WHAT IS EXPECTED =>
Among the records that follow, set down only the lines from the one containing "autonomía y" to the one containing "فیلم های دیگر", both included, exactly.
(Beginning of DATASET RECORDS)
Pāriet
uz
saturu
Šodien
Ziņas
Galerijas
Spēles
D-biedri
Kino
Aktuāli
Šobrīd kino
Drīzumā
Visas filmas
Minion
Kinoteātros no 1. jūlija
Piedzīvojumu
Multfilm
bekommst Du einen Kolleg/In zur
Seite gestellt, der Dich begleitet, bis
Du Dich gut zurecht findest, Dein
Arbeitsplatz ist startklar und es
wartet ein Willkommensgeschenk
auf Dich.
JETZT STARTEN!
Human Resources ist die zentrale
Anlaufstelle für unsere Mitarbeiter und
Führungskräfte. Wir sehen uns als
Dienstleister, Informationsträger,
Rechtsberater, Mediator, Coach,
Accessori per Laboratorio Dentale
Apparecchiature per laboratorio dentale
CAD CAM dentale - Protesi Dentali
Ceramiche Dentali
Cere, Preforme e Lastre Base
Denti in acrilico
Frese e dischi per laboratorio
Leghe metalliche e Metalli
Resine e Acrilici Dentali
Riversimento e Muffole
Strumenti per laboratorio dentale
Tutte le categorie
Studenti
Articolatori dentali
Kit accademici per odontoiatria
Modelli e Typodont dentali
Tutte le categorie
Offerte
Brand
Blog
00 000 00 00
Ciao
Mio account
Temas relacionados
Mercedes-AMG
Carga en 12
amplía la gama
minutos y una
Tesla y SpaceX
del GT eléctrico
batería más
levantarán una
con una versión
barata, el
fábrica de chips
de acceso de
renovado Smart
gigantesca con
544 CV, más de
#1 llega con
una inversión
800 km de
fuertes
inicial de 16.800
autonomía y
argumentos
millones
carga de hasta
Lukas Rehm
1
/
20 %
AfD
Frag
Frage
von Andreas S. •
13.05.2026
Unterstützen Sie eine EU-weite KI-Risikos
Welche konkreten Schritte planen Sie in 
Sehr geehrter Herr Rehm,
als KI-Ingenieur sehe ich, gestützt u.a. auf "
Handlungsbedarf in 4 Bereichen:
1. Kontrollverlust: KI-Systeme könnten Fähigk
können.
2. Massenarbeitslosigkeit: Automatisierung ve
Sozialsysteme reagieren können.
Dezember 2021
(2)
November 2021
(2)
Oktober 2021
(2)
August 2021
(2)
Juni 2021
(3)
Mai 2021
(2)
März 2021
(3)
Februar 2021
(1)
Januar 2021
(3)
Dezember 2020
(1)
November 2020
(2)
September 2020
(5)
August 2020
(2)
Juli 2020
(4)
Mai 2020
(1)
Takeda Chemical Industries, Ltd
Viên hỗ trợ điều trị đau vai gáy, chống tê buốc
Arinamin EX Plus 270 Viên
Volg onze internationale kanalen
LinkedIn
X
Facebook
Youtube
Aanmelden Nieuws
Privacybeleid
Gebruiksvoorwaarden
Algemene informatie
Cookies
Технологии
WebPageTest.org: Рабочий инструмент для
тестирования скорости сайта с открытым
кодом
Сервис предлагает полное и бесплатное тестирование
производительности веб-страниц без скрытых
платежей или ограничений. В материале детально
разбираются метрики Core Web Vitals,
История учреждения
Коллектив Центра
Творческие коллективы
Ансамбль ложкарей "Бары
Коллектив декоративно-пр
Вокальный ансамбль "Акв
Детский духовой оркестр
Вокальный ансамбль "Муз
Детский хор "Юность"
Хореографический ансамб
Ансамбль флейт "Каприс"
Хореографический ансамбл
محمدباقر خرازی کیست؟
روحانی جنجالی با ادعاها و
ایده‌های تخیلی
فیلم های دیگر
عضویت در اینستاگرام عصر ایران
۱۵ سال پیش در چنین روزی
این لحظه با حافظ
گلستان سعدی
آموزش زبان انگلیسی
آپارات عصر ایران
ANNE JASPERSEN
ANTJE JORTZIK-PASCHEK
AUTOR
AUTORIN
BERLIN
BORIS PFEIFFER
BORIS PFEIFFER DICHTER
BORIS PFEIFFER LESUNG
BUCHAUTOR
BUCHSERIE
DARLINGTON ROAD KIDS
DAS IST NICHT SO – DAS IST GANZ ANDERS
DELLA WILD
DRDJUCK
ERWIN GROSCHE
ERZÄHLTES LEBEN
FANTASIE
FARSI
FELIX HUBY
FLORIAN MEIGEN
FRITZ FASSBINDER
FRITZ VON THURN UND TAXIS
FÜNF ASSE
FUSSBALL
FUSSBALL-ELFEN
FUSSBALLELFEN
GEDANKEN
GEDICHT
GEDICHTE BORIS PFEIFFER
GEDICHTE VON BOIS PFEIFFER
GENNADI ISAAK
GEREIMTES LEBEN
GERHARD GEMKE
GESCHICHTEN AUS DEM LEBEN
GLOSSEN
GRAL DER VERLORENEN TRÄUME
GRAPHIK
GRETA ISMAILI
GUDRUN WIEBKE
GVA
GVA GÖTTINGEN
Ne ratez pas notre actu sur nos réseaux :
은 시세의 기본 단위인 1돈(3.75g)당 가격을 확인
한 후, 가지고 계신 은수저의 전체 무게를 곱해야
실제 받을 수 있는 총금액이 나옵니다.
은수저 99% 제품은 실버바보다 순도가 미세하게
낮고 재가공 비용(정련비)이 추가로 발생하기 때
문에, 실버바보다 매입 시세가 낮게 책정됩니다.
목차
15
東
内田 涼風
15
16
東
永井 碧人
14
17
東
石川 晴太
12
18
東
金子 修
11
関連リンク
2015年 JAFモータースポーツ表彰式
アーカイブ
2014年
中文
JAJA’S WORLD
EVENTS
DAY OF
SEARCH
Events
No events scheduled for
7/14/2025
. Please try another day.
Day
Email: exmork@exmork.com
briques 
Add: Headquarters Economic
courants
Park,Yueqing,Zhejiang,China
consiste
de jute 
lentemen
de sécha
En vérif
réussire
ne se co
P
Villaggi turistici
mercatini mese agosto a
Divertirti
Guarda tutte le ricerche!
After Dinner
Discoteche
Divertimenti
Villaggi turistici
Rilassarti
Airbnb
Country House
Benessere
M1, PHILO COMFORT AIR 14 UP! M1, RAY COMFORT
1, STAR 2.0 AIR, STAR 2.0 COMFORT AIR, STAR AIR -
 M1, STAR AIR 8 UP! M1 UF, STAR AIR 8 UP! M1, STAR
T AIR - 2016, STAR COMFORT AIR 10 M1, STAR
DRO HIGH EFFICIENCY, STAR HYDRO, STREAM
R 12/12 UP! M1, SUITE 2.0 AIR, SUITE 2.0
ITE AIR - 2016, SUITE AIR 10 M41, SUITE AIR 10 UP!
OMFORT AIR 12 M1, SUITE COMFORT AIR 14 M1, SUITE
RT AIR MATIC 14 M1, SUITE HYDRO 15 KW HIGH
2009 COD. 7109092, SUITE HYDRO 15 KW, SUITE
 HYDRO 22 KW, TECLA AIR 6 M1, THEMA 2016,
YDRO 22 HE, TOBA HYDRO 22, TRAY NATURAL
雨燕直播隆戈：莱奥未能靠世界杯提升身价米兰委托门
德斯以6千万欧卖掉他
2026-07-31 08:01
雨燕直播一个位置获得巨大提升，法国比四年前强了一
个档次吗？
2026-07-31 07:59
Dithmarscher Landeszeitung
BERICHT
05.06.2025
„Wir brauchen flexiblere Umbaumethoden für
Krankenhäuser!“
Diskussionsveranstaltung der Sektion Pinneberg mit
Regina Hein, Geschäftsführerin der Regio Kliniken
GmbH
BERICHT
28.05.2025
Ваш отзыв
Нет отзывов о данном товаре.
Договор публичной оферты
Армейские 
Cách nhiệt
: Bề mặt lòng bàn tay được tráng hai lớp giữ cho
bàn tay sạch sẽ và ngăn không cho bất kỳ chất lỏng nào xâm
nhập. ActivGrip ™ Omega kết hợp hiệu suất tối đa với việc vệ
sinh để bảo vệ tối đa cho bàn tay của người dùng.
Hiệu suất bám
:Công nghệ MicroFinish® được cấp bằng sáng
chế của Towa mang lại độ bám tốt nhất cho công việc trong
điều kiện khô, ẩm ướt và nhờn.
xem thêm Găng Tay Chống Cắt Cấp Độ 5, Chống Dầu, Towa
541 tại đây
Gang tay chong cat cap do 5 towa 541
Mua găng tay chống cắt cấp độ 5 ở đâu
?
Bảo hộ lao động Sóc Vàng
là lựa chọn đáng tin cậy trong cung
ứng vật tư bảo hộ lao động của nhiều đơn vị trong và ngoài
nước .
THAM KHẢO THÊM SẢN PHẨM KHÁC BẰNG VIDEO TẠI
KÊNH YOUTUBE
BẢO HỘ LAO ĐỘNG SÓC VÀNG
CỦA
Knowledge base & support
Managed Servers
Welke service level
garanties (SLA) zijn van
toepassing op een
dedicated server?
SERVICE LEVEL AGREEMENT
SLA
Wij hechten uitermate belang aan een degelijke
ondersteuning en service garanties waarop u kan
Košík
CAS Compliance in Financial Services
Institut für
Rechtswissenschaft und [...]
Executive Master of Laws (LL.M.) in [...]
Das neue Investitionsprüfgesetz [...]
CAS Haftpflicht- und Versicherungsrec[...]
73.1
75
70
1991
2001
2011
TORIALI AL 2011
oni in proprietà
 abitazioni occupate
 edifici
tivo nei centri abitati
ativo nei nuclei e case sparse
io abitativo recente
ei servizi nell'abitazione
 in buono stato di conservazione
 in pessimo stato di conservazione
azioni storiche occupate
(End of DATASET RECORDS)
RESPONSE FOR THIS EXERCISE =>
autonomía y
argumentos
millones
carga de hasta
Lukas Rehm
1
/
20 %
AfD
Frag
Frage
von Andreas S. •
13.05.2026
Unterstützen Sie eine EU-weite KI-Risikos
Welche konkreten Schritte planen Sie in 
Sehr geehrter Herr Rehm,
als KI-Ingenieur sehe ich, gestützt u.a. auf "
Handlungsbedarf in 4 Bereichen:
1. Kontrollverlust: KI-Systeme könnten Fähigk
können.
2. Massenarbeitslosigkeit: Automatisierung ve
Sozialsysteme reagieren können.
Dezember 2021
(2)
November 2021
(2)
Oktober 2021
(2)
August 2021
(2)
Juni 2021
(3)
Mai 2021
(2)
März 2021
(3)
Februar 2021
(1)
Januar 2021
(3)
Dezember 2020
(1)
November 2020
(2)
September 2020
(5)
August 2020
(2)
Juli 2020
(4)
Mai 2020
(1)
Takeda Chemical Industries, Ltd
Viên hỗ trợ điều trị đau vai gáy, chống tê buốc
Arinamin EX Plus 270 Viên
Volg onze internationale kanalen
LinkedIn
X
Facebook
Youtube
Aanmelden Nieuws
Privacybeleid
Gebruiksvoorwaarden
Algemene informatie
Cookies
Технологии
WebPageTest.org: Рабочий инструмент для
тестирования скорости сайта с открытым
кодом
Сервис предлагает полное и бесплатное тестирование
производительности веб-страниц без скрытых
платежей или ограничений. В материале детально
разбираются метрики Core Web Vitals,
История учреждения
Коллектив Центра
Творческие коллективы
Ансамбль ложкарей "Бары
Коллектив декоративно-пр
Вокальный ансамбль "Акв
Детский духовой оркестр
Вокальный ансамбль "Муз
Детский хор "Юность"
Хореографический ансамб
Ансамбль флейт "Каприс"
Хореографический ансамбл
محمدباقر خرازی کیست؟
روحانی جنجالی با ادعاها و
ایده‌های تخیلی
فیلم های دیگر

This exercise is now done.